An overarching challenge that MSF faces in analyzing the vaccine market is the lack of data on prices and the notoriously opaque nature of the market; this lack of transparency also inhibits efforts to improve affordability. Price secrecy is ubiquitous in the vaccines market, putting countries and other purchasers at a distinct disadvantage when negotiating with companies.

While Gavi, the Vaccine Alliance, has helped to lower prices of new and underused vaccines for its eligible countries—originally the poorest 73 countries of the world—the cost to fully immunize a child has nevertheless skyrocketed. Even at the lowest global prices, the introduction of the newest vaccines against pneumococcal and diarrheal diseases (pneumococcal conjugate and rotavirus vaccines, respectively), and against cervical cancer (human papillomavirus vaccine) has increased the cost of the full vaccines package 68-fold from 2001 to 2014, calling into question the sustainability of immunization programs after countries lose donor support. Of particularly serious concern is the impact of this drastic increase on most middle-income countries (MICs), which are benefitting neither from lower prices negotiated by organizations such as Gavi, nor from international donor support. Many children living in MICs are not benefitting from new, life-saving vaccines as a result of irrational and unaffordable pricing policies; some of these countries even have lower immunization coverage rates than Gavi-eligible countries.

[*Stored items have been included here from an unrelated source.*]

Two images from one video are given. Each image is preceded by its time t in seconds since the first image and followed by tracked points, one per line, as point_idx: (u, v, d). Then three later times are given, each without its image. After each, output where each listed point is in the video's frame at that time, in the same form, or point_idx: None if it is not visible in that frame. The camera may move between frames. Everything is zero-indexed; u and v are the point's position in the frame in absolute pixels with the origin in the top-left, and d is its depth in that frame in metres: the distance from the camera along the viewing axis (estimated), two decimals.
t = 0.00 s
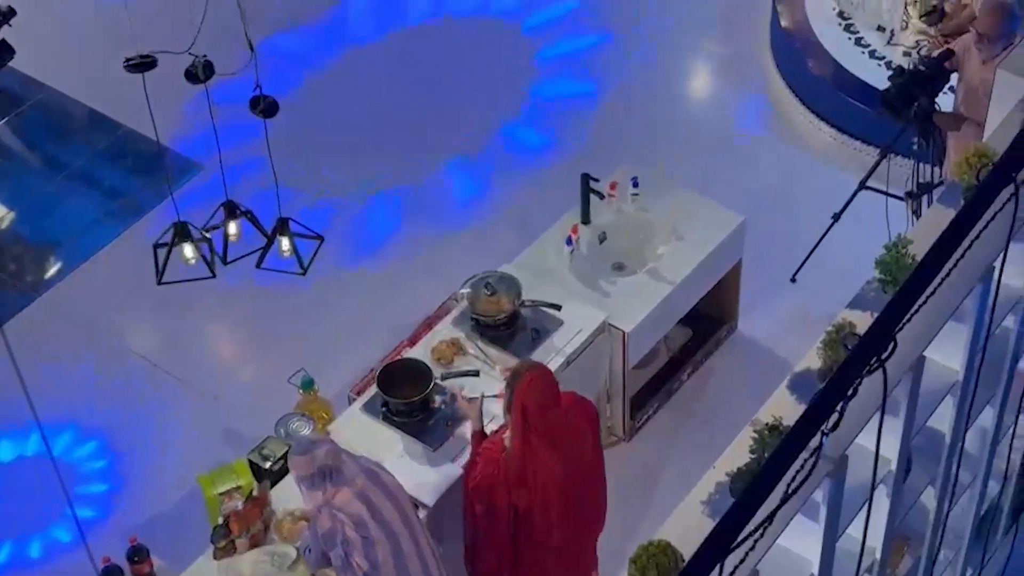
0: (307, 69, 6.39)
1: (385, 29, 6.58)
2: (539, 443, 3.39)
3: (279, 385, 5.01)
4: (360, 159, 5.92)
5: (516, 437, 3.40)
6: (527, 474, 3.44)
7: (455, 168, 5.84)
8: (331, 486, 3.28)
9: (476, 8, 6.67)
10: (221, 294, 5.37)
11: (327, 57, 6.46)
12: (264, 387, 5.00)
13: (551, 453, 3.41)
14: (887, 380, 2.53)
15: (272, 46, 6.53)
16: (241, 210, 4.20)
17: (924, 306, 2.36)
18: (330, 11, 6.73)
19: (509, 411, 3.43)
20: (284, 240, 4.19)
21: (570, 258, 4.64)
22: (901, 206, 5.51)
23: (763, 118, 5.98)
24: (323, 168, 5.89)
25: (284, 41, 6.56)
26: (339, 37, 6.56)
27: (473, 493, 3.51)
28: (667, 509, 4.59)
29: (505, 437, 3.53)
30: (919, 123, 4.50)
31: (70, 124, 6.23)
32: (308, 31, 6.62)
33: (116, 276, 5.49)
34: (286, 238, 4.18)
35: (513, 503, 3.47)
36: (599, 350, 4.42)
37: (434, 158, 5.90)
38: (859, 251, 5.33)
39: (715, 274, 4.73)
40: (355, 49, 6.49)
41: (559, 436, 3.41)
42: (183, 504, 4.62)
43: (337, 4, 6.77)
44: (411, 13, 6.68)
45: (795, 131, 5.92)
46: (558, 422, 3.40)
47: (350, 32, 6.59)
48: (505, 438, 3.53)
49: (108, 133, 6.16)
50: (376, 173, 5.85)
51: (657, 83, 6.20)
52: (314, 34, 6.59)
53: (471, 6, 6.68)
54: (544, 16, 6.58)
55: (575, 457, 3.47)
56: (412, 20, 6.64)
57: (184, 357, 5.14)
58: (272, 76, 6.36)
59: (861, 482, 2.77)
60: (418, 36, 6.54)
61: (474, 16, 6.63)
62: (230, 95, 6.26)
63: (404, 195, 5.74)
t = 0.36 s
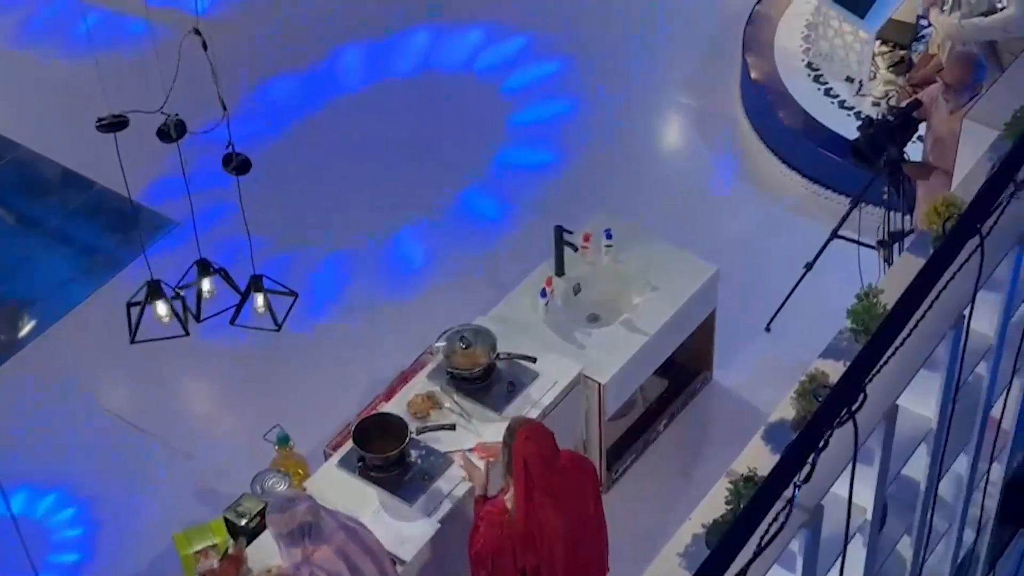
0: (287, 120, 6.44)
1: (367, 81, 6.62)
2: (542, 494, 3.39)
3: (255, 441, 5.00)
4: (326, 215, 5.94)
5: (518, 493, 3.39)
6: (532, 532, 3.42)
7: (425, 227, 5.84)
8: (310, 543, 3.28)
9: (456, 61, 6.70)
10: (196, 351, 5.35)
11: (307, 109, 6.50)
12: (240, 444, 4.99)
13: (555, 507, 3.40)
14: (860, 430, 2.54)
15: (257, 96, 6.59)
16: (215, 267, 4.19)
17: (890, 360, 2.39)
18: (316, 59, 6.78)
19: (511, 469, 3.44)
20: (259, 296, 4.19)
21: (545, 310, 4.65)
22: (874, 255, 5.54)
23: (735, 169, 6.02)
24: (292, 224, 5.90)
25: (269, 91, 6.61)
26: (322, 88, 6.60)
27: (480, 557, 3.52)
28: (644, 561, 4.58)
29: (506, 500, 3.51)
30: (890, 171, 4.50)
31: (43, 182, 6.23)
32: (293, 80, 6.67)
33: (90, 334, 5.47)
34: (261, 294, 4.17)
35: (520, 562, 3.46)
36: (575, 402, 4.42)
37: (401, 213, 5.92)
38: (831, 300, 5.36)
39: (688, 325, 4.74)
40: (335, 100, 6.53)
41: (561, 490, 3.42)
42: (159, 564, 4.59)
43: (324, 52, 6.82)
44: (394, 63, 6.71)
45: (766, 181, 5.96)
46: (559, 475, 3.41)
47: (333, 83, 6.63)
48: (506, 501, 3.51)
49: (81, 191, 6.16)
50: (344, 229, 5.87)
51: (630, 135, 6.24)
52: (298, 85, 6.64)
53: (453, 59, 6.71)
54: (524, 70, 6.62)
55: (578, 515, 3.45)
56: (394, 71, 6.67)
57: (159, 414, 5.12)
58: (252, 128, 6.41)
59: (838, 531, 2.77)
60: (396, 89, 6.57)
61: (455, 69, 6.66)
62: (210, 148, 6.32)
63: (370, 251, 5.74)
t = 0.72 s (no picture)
0: (264, 171, 6.45)
1: (345, 133, 6.63)
2: (532, 545, 3.33)
3: (229, 498, 4.97)
4: (291, 273, 5.92)
5: (506, 547, 3.34)
6: None
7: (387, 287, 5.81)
8: None
9: (436, 114, 6.71)
10: (170, 407, 5.33)
11: (283, 161, 6.51)
12: (214, 501, 4.96)
13: (544, 560, 3.34)
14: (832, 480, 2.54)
15: (239, 146, 6.61)
16: (187, 324, 4.18)
17: (861, 409, 2.39)
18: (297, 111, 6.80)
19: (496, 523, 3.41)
20: (231, 353, 4.18)
21: (519, 362, 4.65)
22: (846, 304, 5.56)
23: (707, 219, 6.05)
24: (257, 281, 5.89)
25: (250, 142, 6.64)
26: (303, 139, 6.62)
27: None
28: None
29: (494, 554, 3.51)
30: (860, 220, 4.49)
31: (15, 239, 6.21)
32: (273, 131, 6.69)
33: (63, 392, 5.45)
34: (233, 350, 4.16)
35: None
36: (551, 454, 4.42)
37: (364, 271, 5.90)
38: (803, 349, 5.38)
39: (662, 375, 4.75)
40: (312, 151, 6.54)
41: (550, 542, 3.37)
42: None
43: (306, 104, 6.84)
44: (374, 115, 6.72)
45: (737, 230, 5.99)
46: (546, 526, 3.37)
47: (314, 133, 6.65)
48: (494, 556, 3.49)
49: (53, 248, 6.14)
50: (306, 288, 5.84)
51: (601, 188, 6.25)
52: (280, 134, 6.66)
53: (435, 112, 6.72)
54: (503, 122, 6.64)
55: (567, 569, 3.39)
56: (373, 122, 6.68)
57: (133, 472, 5.09)
58: (231, 177, 6.43)
59: None
60: (372, 141, 6.57)
61: (434, 122, 6.67)
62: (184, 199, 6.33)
63: (333, 310, 5.72)
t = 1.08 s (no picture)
0: (240, 227, 6.46)
1: (322, 189, 6.63)
2: None
3: (203, 557, 4.93)
4: (259, 330, 5.91)
5: None
6: None
7: (355, 345, 5.79)
8: None
9: (414, 172, 6.71)
10: (141, 467, 5.29)
11: (257, 217, 6.51)
12: (187, 560, 4.92)
13: None
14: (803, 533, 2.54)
15: (218, 202, 6.63)
16: (158, 383, 4.16)
17: (833, 461, 2.39)
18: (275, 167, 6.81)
19: None
20: (203, 412, 4.16)
21: (492, 416, 4.65)
22: (818, 353, 5.58)
23: (678, 271, 6.06)
24: (225, 338, 5.87)
25: (228, 197, 6.65)
26: (281, 194, 6.63)
27: None
28: None
29: None
30: (829, 269, 4.50)
31: None
32: (251, 187, 6.70)
33: (34, 453, 5.41)
34: (205, 410, 4.14)
35: None
36: (526, 507, 4.41)
37: (332, 328, 5.88)
38: (776, 399, 5.39)
39: (637, 427, 4.75)
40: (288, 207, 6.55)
41: None
42: None
43: (284, 159, 6.86)
44: (351, 172, 6.73)
45: (708, 281, 6.00)
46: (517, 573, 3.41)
47: (292, 189, 6.66)
48: None
49: (24, 309, 6.12)
50: (275, 346, 5.82)
51: (573, 243, 6.26)
52: (259, 189, 6.68)
53: (413, 169, 6.72)
54: (480, 179, 6.65)
55: None
56: (349, 180, 6.68)
57: (105, 533, 5.05)
58: (208, 232, 6.45)
59: None
60: (347, 198, 6.58)
61: (411, 178, 6.67)
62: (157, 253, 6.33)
63: (302, 368, 5.69)
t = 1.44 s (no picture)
0: (220, 275, 6.48)
1: (300, 241, 6.64)
2: None
3: None
4: (232, 383, 5.88)
5: None
6: None
7: (327, 399, 5.76)
8: None
9: (396, 225, 6.71)
10: (114, 524, 5.24)
11: (236, 266, 6.53)
12: None
13: None
14: None
15: (206, 247, 6.67)
16: (130, 441, 4.15)
17: (806, 510, 2.39)
18: (260, 217, 6.83)
19: None
20: (175, 468, 4.14)
21: (468, 468, 4.64)
22: (792, 400, 5.60)
23: (652, 321, 6.07)
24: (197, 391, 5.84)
25: (213, 244, 6.68)
26: (265, 242, 6.66)
27: None
28: None
29: None
30: (802, 319, 4.50)
31: None
32: (234, 236, 6.72)
33: (6, 510, 5.36)
34: (177, 467, 4.13)
35: None
36: (502, 559, 4.39)
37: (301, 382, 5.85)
38: (750, 447, 5.40)
39: (612, 477, 4.74)
40: (269, 258, 6.56)
41: None
42: None
43: (270, 210, 6.88)
44: (332, 224, 6.74)
45: (680, 330, 6.02)
46: None
47: (277, 238, 6.68)
48: None
49: None
50: (247, 399, 5.79)
51: (548, 294, 6.26)
52: (246, 237, 6.71)
53: (393, 223, 6.72)
54: (461, 234, 6.63)
55: None
56: (331, 232, 6.69)
57: None
58: (190, 279, 6.48)
59: None
60: (326, 249, 6.58)
61: (391, 232, 6.67)
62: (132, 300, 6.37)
63: (253, 431, 5.63)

Finally, while recent years have seen the introduction of several new vaccines that offer significant potential to reduce childhood deaths, there has been little investment in adapting—or optimizing—vaccine products to resource-limited contexts. Most vaccines still need to be refrigerated in a rigid "cold chain" until the moment they are administered, which is an immense challenge for places without electricity. Multiple doses are needed to fully protect children, and bulky products complicate transport to remote areas. These are some of the obstacles that annually prevent almost 22 million children under one year of age from receiving the basic package of lifesaving vaccines. Whether in a small village in rural Congo or a refugee camp in Iraq, vaccine delivery can be extremely difficult and costly to execute. A growing body of evidence, including MSF research, shows that some vaccines can remain effective outside of a strictly regulated temperature range, and rapid steps to re-label vaccines for their true heat stability are needed, along with further investments in better adapted products.

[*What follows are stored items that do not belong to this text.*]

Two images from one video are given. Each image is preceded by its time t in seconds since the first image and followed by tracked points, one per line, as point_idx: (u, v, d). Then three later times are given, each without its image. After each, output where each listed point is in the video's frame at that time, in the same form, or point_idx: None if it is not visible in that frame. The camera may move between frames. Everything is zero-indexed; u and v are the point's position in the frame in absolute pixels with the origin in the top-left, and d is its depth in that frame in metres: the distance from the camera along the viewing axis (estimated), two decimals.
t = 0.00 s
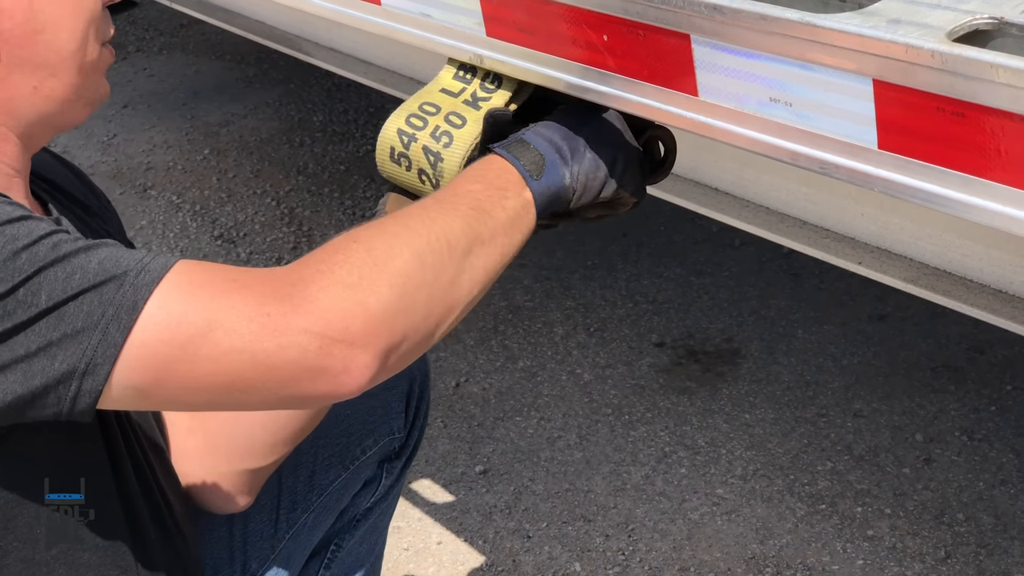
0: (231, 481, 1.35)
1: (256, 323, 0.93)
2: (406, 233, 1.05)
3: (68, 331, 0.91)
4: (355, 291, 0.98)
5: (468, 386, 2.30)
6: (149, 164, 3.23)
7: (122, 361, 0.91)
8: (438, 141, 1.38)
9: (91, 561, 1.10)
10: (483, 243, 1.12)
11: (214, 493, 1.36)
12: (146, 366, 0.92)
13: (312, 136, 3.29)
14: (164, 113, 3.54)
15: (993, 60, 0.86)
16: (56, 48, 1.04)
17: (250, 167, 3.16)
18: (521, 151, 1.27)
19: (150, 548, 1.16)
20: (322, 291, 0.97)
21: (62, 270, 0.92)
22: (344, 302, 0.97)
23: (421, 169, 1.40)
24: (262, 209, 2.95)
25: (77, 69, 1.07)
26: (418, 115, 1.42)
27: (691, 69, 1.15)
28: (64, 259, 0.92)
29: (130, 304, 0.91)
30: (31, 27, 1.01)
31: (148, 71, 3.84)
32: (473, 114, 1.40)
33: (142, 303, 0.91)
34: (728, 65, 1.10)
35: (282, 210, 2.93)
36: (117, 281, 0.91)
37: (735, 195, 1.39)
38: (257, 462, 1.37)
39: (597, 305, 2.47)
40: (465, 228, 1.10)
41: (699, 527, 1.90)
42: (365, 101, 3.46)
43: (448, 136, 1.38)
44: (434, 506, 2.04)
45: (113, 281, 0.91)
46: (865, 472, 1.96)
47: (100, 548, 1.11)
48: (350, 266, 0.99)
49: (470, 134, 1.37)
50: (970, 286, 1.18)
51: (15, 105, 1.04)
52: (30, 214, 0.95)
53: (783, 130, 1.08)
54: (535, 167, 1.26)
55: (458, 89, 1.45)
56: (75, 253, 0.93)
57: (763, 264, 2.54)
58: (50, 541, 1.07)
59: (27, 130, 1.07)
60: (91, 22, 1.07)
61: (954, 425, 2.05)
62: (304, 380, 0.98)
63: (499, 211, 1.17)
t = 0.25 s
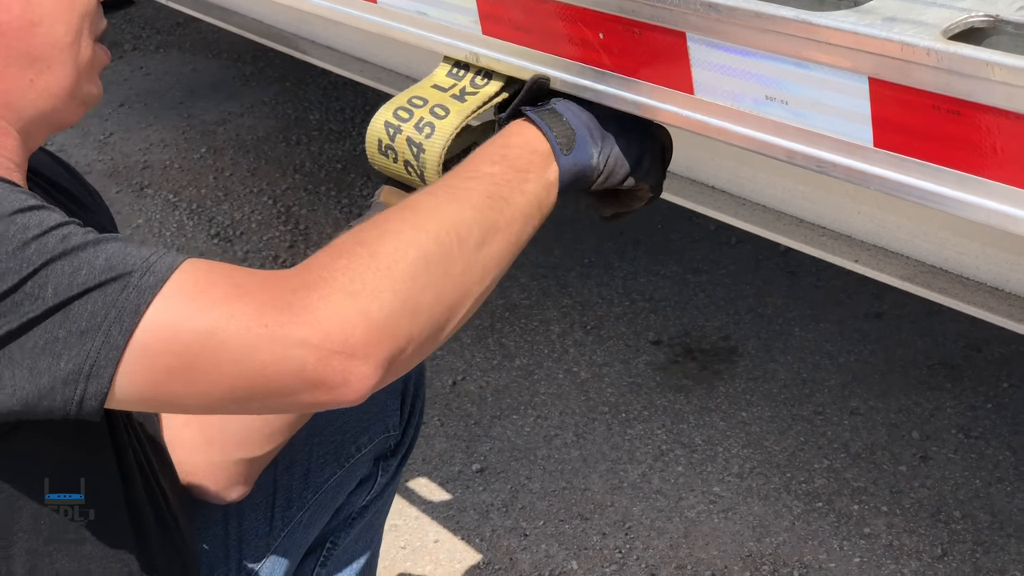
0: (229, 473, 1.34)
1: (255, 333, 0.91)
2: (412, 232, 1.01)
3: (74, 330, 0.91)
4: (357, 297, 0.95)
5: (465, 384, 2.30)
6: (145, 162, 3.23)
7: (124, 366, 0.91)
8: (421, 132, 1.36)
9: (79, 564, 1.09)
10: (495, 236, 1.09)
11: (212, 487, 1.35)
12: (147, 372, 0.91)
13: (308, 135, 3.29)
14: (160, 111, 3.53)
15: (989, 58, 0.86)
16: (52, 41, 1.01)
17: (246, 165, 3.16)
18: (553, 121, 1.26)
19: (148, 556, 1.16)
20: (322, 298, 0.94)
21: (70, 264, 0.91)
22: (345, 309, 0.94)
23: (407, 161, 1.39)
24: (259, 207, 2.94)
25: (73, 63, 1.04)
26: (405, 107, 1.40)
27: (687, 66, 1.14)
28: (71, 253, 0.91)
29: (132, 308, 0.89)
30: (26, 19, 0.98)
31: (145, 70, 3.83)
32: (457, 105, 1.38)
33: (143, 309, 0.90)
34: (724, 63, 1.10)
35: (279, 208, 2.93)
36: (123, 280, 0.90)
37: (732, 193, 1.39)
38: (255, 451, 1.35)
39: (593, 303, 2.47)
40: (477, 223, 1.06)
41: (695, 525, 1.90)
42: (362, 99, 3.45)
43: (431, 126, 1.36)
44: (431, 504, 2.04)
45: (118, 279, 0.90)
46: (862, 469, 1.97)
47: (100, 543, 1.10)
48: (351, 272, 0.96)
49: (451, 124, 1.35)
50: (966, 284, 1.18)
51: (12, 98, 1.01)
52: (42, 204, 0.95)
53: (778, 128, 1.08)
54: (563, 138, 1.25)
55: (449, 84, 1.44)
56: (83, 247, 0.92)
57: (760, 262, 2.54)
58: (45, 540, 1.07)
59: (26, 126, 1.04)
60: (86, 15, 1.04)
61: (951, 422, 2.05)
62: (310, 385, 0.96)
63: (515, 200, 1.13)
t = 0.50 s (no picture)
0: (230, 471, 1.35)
1: (296, 309, 0.90)
2: (474, 218, 0.99)
3: (113, 312, 0.90)
4: (404, 279, 0.94)
5: (463, 383, 2.30)
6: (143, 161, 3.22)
7: (161, 344, 0.90)
8: (416, 128, 1.35)
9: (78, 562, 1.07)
10: (565, 238, 1.05)
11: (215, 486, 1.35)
12: (188, 348, 0.90)
13: (306, 134, 3.28)
14: (157, 110, 3.53)
15: (987, 56, 0.86)
16: (51, 40, 1.00)
17: (244, 164, 3.16)
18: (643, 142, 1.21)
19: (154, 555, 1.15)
20: (368, 278, 0.93)
21: (110, 247, 0.89)
22: (390, 290, 0.93)
23: (403, 159, 1.37)
24: (257, 206, 2.94)
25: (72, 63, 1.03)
26: (401, 105, 1.40)
27: (685, 65, 1.14)
28: (113, 234, 0.90)
29: (175, 289, 0.89)
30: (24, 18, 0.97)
31: (142, 69, 3.83)
32: (453, 103, 1.38)
33: (187, 286, 0.89)
34: (722, 62, 1.10)
35: (277, 207, 2.93)
36: (163, 261, 0.89)
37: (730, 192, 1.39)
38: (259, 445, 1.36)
39: (591, 302, 2.47)
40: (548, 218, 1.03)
41: (693, 524, 1.90)
42: (359, 98, 3.45)
43: (426, 123, 1.35)
44: (429, 503, 2.04)
45: (159, 260, 0.89)
46: (860, 468, 1.97)
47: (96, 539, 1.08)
48: (402, 250, 0.95)
49: (445, 122, 1.34)
50: (963, 283, 1.19)
51: (14, 98, 0.99)
52: (78, 187, 0.93)
53: (777, 127, 1.08)
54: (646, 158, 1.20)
55: (447, 83, 1.44)
56: (124, 228, 0.90)
57: (758, 261, 2.54)
58: (39, 541, 1.04)
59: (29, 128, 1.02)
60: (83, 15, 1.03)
61: (948, 421, 2.05)
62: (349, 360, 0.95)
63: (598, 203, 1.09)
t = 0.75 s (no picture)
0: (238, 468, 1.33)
1: (365, 275, 0.89)
2: (535, 198, 1.00)
3: (172, 288, 0.88)
4: (472, 250, 0.94)
5: (462, 382, 2.30)
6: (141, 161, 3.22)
7: (219, 318, 0.88)
8: (411, 127, 1.32)
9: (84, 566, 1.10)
10: (621, 224, 1.06)
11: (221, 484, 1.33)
12: (247, 319, 0.88)
13: (304, 133, 3.28)
14: (156, 110, 3.53)
15: (986, 55, 0.87)
16: (61, 42, 1.00)
17: (242, 163, 3.16)
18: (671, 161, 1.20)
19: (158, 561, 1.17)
20: (438, 247, 0.93)
21: (171, 226, 0.88)
22: (460, 259, 0.93)
23: (398, 157, 1.34)
24: (255, 205, 2.94)
25: (84, 64, 1.03)
26: (398, 103, 1.37)
27: (684, 64, 1.14)
28: (172, 214, 0.89)
29: (235, 259, 0.87)
30: (36, 22, 0.97)
31: (140, 68, 3.82)
32: (449, 102, 1.37)
33: (249, 257, 0.88)
34: (721, 61, 1.10)
35: (275, 206, 2.93)
36: (221, 236, 0.88)
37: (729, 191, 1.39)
38: (263, 437, 1.32)
39: (590, 301, 2.47)
40: (604, 207, 1.05)
41: (692, 522, 1.90)
42: (358, 97, 3.45)
43: (422, 121, 1.33)
44: (427, 502, 2.04)
45: (217, 235, 0.88)
46: (858, 467, 1.97)
47: (102, 540, 1.10)
48: (465, 223, 0.95)
49: (441, 121, 1.32)
50: (962, 282, 1.19)
51: (26, 98, 0.99)
52: (131, 174, 0.92)
53: (775, 126, 1.08)
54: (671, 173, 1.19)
55: (444, 82, 1.43)
56: (185, 209, 0.90)
57: (756, 260, 2.54)
58: (50, 541, 1.07)
59: (41, 129, 1.03)
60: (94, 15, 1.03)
61: (947, 420, 2.05)
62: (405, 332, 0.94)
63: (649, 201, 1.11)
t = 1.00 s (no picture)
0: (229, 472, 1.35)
1: (373, 273, 0.89)
2: (543, 196, 0.99)
3: (179, 284, 0.88)
4: (480, 246, 0.93)
5: (458, 383, 2.30)
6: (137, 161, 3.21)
7: (225, 316, 0.88)
8: (421, 147, 1.36)
9: (96, 565, 1.11)
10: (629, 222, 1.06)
11: (206, 486, 1.34)
12: (256, 318, 0.88)
13: (300, 134, 3.28)
14: (151, 110, 3.52)
15: (981, 56, 0.87)
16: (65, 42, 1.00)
17: (238, 164, 3.15)
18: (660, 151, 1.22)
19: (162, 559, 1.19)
20: (446, 243, 0.92)
21: (181, 222, 0.89)
22: (469, 255, 0.92)
23: (409, 178, 1.39)
24: (251, 206, 2.94)
25: (88, 62, 1.03)
26: (404, 122, 1.40)
27: (680, 65, 1.14)
28: (183, 212, 0.89)
29: (243, 257, 0.88)
30: (40, 22, 0.98)
31: (136, 68, 3.82)
32: (454, 116, 1.38)
33: (256, 256, 0.88)
34: (716, 61, 1.10)
35: (271, 207, 2.92)
36: (230, 233, 0.89)
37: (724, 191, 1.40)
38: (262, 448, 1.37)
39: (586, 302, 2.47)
40: (612, 206, 1.04)
41: (688, 523, 1.90)
42: (354, 97, 3.45)
43: (430, 142, 1.36)
44: (423, 503, 2.03)
45: (226, 233, 0.89)
46: (854, 467, 1.97)
47: (109, 540, 1.11)
48: (473, 222, 0.95)
49: (449, 140, 1.35)
50: (957, 282, 1.19)
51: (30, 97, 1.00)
52: (145, 173, 0.93)
53: (771, 126, 1.08)
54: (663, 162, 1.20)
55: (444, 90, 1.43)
56: (197, 207, 0.90)
57: (752, 261, 2.54)
58: (53, 541, 1.09)
59: (45, 127, 1.04)
60: (97, 14, 1.03)
61: (943, 420, 2.05)
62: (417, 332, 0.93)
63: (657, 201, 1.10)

Vaccine commodities themselves account for almost half of the 57 billion US dollars (US$) needed to finance the Decade of Vaccines—the global framework for expanding access to immunization from 2011 to 2020. In the meantime, many countries, especially middle-income countries, are unable to afford the newest vaccines for their populations, nor can organizations such as MSF provide these vaccines to crisis-affected children, because of the very high price tag. Better solutions that can make new quality-assured vaccines more affordable and adapted to the environments where children are most vulnerable are urgently needed. Efforts to accelerate real competition in the vaccines market will deliver the most sustainable price reductions; in the interim, procurement strategies that benefit as many countries as possible should be pursued. Collective action is needed to improve price transparency and ensure affordable prices for quality assured vaccines in all countries, so that governments can make the benefits of immunization accessible to their populations. Shedding more light on the vaccine industry will benefit children everywhere.